(Beginning of Task data)

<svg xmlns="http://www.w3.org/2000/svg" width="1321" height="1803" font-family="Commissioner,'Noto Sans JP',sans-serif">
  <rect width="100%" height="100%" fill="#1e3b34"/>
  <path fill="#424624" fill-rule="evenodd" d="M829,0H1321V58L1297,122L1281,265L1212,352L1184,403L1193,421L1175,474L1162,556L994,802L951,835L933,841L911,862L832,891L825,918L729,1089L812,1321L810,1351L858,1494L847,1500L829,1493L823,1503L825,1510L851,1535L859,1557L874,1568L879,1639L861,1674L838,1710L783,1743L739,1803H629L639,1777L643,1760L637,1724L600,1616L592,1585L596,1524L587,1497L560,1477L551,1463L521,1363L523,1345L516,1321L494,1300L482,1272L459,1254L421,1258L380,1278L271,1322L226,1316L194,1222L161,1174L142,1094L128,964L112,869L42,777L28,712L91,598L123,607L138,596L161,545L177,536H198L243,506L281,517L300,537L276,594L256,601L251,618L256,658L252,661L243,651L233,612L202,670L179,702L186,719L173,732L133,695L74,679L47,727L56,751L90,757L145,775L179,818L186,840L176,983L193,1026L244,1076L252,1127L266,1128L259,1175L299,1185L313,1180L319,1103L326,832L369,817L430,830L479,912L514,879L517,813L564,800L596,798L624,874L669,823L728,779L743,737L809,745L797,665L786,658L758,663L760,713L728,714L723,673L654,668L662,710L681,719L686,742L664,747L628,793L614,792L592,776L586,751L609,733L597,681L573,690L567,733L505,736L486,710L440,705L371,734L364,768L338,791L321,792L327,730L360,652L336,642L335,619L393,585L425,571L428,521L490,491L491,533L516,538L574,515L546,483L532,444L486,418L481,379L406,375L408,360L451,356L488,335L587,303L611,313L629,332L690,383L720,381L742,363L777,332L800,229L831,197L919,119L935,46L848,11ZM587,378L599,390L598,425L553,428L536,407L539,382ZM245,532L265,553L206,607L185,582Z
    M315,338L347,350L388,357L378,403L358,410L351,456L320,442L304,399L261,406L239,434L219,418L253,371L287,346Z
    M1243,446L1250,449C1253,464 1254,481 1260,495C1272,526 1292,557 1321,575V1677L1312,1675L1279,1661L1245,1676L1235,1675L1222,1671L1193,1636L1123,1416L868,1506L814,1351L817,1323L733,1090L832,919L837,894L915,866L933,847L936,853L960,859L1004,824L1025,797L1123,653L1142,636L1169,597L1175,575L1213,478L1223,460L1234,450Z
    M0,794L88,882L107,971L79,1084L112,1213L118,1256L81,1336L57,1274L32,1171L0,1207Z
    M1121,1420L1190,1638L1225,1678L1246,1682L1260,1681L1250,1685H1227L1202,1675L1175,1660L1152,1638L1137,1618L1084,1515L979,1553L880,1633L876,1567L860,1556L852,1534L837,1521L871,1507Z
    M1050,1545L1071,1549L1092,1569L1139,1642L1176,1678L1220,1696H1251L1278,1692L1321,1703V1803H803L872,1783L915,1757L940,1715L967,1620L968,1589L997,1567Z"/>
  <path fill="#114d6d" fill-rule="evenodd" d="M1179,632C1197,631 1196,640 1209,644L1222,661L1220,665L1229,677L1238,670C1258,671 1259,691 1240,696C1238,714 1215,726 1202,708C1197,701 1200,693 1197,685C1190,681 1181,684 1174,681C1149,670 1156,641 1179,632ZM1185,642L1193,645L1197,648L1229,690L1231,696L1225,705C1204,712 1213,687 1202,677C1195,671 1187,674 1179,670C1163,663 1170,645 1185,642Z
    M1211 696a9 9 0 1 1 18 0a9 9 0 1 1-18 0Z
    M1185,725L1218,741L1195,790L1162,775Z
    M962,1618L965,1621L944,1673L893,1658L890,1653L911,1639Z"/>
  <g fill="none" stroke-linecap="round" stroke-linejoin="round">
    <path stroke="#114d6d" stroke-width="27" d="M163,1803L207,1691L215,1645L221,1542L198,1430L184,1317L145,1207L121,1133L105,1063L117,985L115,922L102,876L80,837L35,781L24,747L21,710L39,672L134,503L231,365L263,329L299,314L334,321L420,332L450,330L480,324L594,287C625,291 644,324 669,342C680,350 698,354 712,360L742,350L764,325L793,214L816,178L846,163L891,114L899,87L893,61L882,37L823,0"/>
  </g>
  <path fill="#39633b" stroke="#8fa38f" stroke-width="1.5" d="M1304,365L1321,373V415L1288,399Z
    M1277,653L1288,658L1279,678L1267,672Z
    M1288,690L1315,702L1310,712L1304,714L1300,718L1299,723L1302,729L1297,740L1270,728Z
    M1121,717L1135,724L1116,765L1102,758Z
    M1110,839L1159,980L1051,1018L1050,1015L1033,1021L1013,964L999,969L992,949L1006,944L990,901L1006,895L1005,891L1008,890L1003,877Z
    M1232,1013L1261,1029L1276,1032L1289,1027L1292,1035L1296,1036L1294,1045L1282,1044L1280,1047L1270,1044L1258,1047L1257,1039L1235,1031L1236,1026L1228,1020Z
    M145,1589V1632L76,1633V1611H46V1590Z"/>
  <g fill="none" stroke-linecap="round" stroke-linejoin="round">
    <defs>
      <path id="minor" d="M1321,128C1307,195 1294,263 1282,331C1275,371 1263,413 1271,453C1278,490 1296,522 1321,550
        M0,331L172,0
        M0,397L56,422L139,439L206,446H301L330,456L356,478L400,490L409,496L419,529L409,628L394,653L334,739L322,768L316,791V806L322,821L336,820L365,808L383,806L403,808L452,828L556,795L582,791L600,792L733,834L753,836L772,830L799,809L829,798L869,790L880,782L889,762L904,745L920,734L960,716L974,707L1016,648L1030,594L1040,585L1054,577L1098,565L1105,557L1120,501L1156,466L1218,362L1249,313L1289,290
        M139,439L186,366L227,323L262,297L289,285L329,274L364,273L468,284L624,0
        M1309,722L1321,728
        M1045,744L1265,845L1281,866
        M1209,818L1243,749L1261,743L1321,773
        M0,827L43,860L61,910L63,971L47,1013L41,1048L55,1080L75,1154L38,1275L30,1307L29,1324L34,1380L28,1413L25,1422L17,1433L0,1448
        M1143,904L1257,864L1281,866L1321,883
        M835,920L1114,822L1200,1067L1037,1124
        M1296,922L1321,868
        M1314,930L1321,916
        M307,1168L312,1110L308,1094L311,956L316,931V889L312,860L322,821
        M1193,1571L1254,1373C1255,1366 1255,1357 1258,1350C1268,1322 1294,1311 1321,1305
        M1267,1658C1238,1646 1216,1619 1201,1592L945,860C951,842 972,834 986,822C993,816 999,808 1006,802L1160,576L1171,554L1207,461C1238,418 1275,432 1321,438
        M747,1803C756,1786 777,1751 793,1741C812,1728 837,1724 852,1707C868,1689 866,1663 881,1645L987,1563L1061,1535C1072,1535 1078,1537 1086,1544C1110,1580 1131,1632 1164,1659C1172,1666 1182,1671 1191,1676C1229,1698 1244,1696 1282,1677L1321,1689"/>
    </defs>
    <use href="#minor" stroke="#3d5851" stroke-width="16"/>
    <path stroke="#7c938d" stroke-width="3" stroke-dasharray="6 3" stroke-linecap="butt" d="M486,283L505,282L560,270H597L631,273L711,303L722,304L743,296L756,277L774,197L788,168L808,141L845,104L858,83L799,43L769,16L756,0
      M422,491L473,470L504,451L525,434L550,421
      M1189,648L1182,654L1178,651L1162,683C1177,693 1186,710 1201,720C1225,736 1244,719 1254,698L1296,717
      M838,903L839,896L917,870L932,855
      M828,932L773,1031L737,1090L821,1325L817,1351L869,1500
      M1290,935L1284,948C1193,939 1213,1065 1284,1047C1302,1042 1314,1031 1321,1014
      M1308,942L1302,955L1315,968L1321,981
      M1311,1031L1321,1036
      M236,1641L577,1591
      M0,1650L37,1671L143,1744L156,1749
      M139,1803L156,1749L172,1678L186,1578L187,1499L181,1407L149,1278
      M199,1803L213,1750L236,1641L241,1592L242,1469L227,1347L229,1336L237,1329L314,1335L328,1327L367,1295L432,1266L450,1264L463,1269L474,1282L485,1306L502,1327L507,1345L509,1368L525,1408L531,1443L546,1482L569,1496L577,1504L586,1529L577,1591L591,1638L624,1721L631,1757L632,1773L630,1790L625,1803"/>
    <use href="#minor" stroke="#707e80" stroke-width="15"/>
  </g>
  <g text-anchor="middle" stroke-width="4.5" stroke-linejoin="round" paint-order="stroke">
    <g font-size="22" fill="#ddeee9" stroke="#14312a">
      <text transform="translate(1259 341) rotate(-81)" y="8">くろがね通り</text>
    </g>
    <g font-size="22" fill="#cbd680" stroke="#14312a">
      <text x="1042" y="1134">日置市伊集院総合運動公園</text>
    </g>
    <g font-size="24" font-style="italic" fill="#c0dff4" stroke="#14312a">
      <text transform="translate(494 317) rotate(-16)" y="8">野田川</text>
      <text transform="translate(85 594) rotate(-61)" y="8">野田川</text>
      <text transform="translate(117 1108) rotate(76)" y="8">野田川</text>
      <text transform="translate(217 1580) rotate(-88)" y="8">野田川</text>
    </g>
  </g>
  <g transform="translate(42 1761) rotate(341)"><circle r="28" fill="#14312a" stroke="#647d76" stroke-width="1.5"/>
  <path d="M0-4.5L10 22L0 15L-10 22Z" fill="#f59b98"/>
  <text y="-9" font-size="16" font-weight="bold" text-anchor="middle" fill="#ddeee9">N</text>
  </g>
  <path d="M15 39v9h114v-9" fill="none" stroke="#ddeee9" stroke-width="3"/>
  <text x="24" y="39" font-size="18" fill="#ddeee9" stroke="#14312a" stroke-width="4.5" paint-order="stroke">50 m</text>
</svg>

(End of Task data)

Return a word-for-word copy of the lines above from the one holding "M1121,717L1135,724L1116,765L1102,758Z" through the one holding "M1209,818L1243,749L1261,743L1321,773", with both of them included and nothing besides.

• _Output of the task_
    M1121,717L1135,724L1116,765L1102,758Z
    M1110,839L1159,980L1051,1018L1050,1015L1033,1021L1013,964L999,969L992,949L1006,944L990,901L1006,895L1005,891L1008,890L1003,877Z
    M1232,1013L1261,1029L1276,1032L1289,1027L1292,1035L1296,1036L1294,1045L1282,1044L1280,1047L1270,1044L1258,1047L1257,1039L1235,1031L1236,1026L1228,1020Z
    M145,1589V1632L76,1633V1611H46V1590Z"/>
  <g fill="none" stroke-linecap="round" stroke-linejoin="round">
    <defs>
      <path id="minor" d="M1321,128C1307,195 1294,263 1282,331C1275,371 1263,413 1271,453C1278,490 1296,522 1321,550
        M0,331L172,0
        M0,397L56,422L139,439L206,446H301L330,456L356,478L400,490L409,496L419,529L409,628L394,653L334,739L322,768L316,791V806L322,821L336,820L365,808L383,806L403,808L452,828L556,795L582,791L600,792L733,834L753,836L772,830L799,809L829,798L869,790L880,782L889,762L904,745L920,734L960,716L974,707L1016,648L1030,594L1040,585L1054,577L1098,565L1105,557L1120,501L1156,466L1218,362L1249,313L1289,290
        M139,439L186,366L227,323L262,297L289,285L329,274L364,273L468,284L624,0
        M1309,722L1321,728
        M1045,744L1265,845L1281,866
        M1209,818L1243,749L1261,743L1321,773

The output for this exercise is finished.